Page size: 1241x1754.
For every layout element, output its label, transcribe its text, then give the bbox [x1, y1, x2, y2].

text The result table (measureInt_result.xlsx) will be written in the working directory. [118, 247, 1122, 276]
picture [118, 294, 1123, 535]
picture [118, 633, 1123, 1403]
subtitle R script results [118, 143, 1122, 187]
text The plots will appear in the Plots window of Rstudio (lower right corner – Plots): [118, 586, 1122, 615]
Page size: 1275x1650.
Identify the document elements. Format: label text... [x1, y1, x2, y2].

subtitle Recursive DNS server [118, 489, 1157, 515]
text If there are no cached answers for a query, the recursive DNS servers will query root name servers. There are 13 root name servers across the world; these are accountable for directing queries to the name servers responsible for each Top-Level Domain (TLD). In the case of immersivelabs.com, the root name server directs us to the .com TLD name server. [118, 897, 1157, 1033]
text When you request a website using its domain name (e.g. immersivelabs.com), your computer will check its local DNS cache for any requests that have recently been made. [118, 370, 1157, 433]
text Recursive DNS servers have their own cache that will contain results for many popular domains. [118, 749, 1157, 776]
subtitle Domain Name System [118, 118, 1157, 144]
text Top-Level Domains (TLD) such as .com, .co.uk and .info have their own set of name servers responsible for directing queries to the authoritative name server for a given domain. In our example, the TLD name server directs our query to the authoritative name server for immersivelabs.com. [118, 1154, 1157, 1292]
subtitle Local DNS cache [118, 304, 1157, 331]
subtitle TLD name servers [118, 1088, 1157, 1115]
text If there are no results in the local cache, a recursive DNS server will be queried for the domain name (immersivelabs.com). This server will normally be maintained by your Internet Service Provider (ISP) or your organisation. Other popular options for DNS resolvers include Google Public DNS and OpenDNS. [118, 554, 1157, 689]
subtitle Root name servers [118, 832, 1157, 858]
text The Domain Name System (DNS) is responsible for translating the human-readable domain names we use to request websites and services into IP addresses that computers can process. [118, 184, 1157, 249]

> **Task objective**: Please locate every line in the listing above that contains the string "Page", and copy each of those lines in full.

> **Written answer**:
Page size: 1241x1754.
Page size: 1275x1650.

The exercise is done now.